TASK INSTRUCTIONS
Would you transcribe the listing exactly as it stands, minus any images?

DATA LISTING

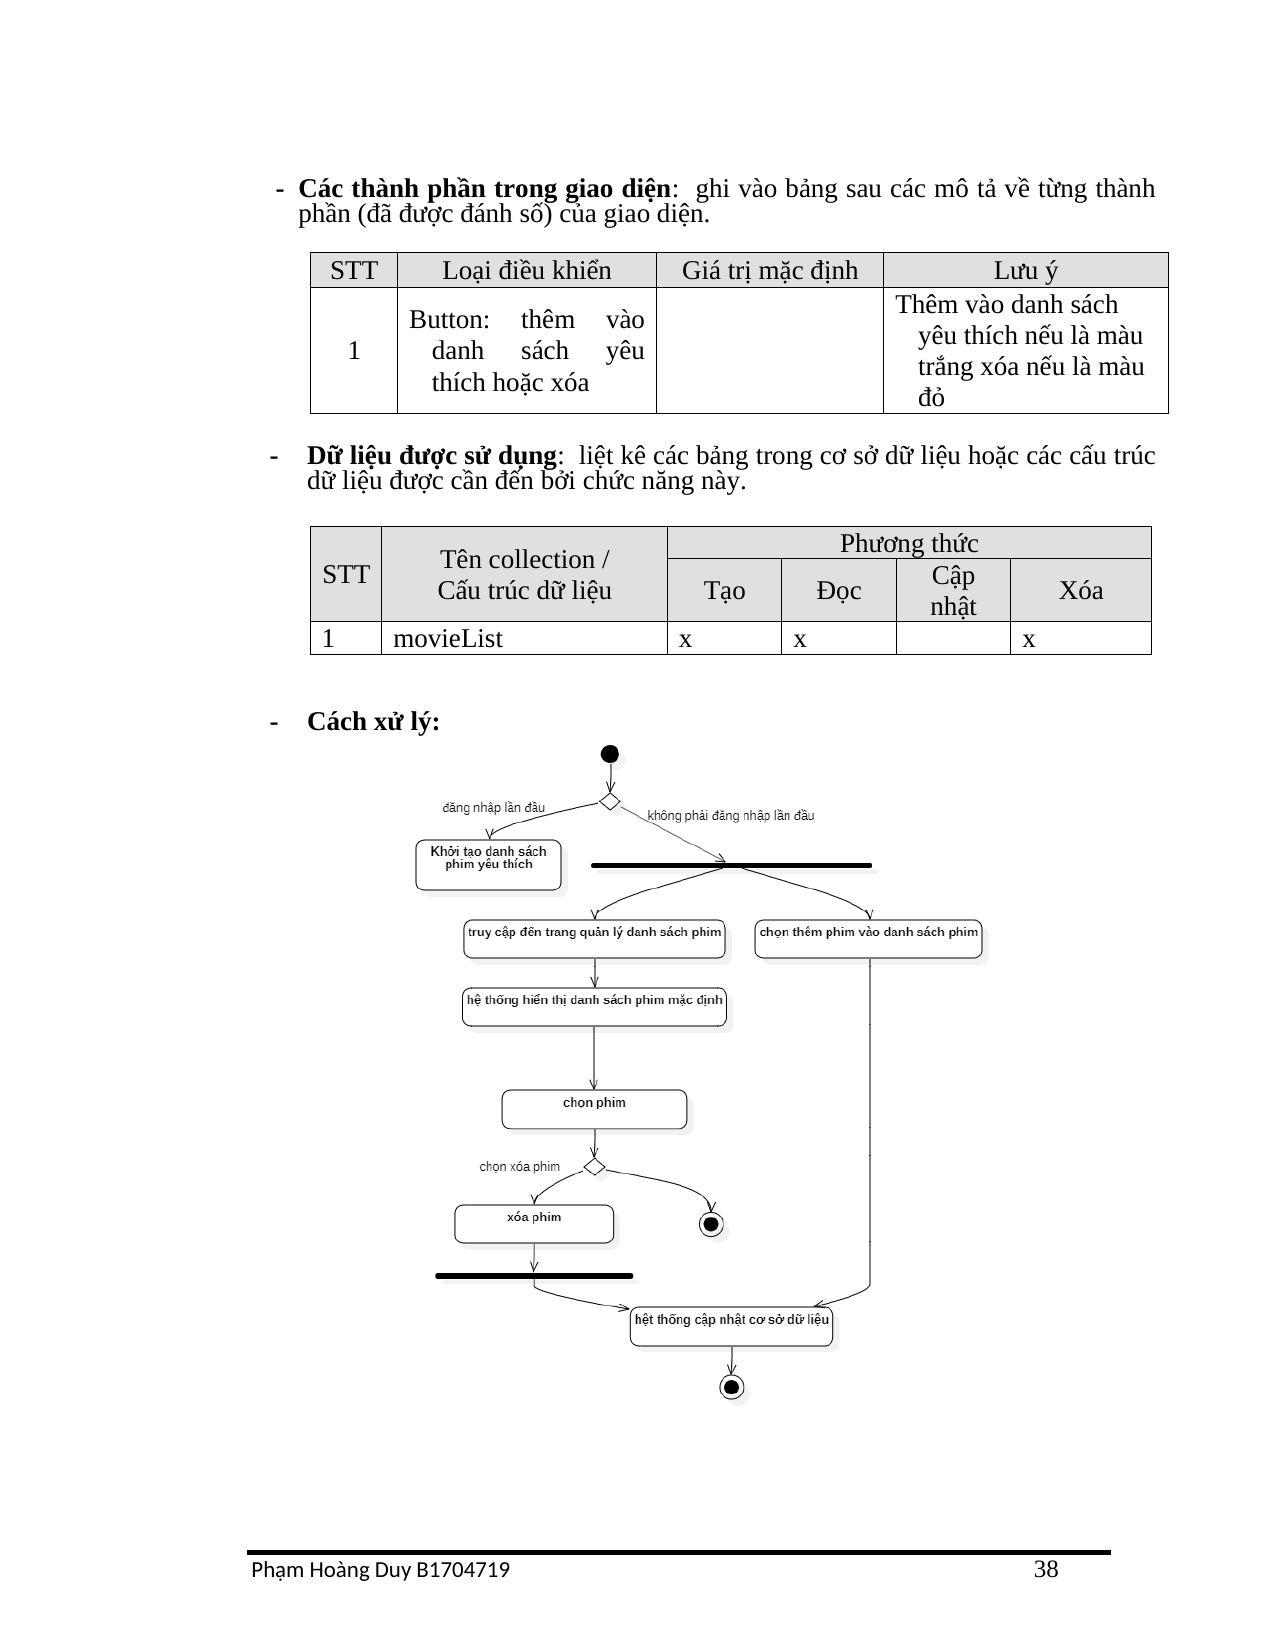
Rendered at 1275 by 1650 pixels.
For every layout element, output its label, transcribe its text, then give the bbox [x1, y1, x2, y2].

table_cell 1 [311, 622, 381, 653]
table_header Phương thức [668, 527, 1151, 558]
table_cell Button: thêm vào danh sách yêu thích hoặc xóa [398, 288, 656, 412]
picture [406, 735, 1020, 1437]
table_header Lưu ý [884, 253, 1168, 287]
table_cell Thêm vào danh sách yêu thích nếu là màu trắng xóa nếu là màu đỏ [884, 288, 1168, 412]
list Các thành phần trong giao diện: ghi vào bảng sau các mô tả về từng thành phần (đã được đánh số) của giao diện. [275, 177, 1157, 227]
table_cell Tạo [668, 559, 781, 621]
table_header Giá trị mặc định [657, 253, 883, 287]
table_cell Cập nhật [897, 559, 1010, 621]
list Dữ liệu được sử dụng: liệt kê các bảng trong cơ sở dữ liệu hoặc các cấu trúc dữ liệu được cần đến bởi chức năng này. [269, 444, 1157, 494]
table_cell x [668, 622, 781, 653]
table_cell [897, 622, 1010, 653]
table_header STT [311, 253, 397, 287]
list Cách xử lý: [269, 705, 1157, 736]
table_cell Xóa [1011, 559, 1151, 621]
table_cell movieList [382, 622, 667, 653]
table_cell x [1011, 622, 1151, 653]
table_cell Đọc [782, 559, 896, 621]
table_cell x [782, 622, 896, 653]
table_header Loại điều khiển [398, 253, 656, 287]
table_header Tên collection / Cấu trúc dữ liệu [382, 527, 667, 621]
table_header STT [311, 527, 381, 621]
table_cell [657, 288, 883, 412]
table_cell 1 [311, 288, 397, 412]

THE ANSWER
Rendered at 1275 by 1650 pixels.
For every layout element, output its label, transcribe its text, then give the bbox [x1, y1, x2, y2].

table_cell 1 [311, 622, 381, 653]
table_header Phương thức [668, 527, 1151, 558]
table_cell Button: thêm vào danh sách yêu thích hoặc xóa [398, 288, 656, 412]
picture [406, 735, 1020, 1437]
table_header Lưu ý [884, 253, 1168, 287]
table_cell Thêm vào danh sách yêu thích nếu là màu trắng xóa nếu là màu đỏ [884, 288, 1168, 412]
list Các thành phần trong giao diện: ghi vào bảng sau các mô tả về từng thành phần (đã được đánh số) của giao diện. [275, 177, 1157, 227]
table_cell Tạo [668, 559, 781, 621]
table_header Giá trị mặc định [657, 253, 883, 287]
table_cell Cập nhật [897, 559, 1010, 621]
list Dữ liệu được sử dụng: liệt kê các bảng trong cơ sở dữ liệu hoặc các cấu trúc dữ liệu được cần đến bởi chức năng này. [269, 444, 1157, 494]
table_cell x [668, 622, 781, 653]
table_cell [897, 622, 1010, 653]
table_header STT [311, 253, 397, 287]
list Cách xử lý: [269, 705, 1157, 736]
table_cell Xóa [1011, 559, 1151, 621]
table_cell movieList [382, 622, 667, 653]
table_cell x [1011, 622, 1151, 653]
table_cell Đọc [782, 559, 896, 621]
table_cell x [782, 622, 896, 653]
table_header Loại điều khiển [398, 253, 656, 287]
table_header Tên collection / Cấu trúc dữ liệu [382, 527, 667, 621]
table_header STT [311, 527, 381, 621]
table_cell [657, 288, 883, 412]
table_cell 1 [311, 288, 397, 412]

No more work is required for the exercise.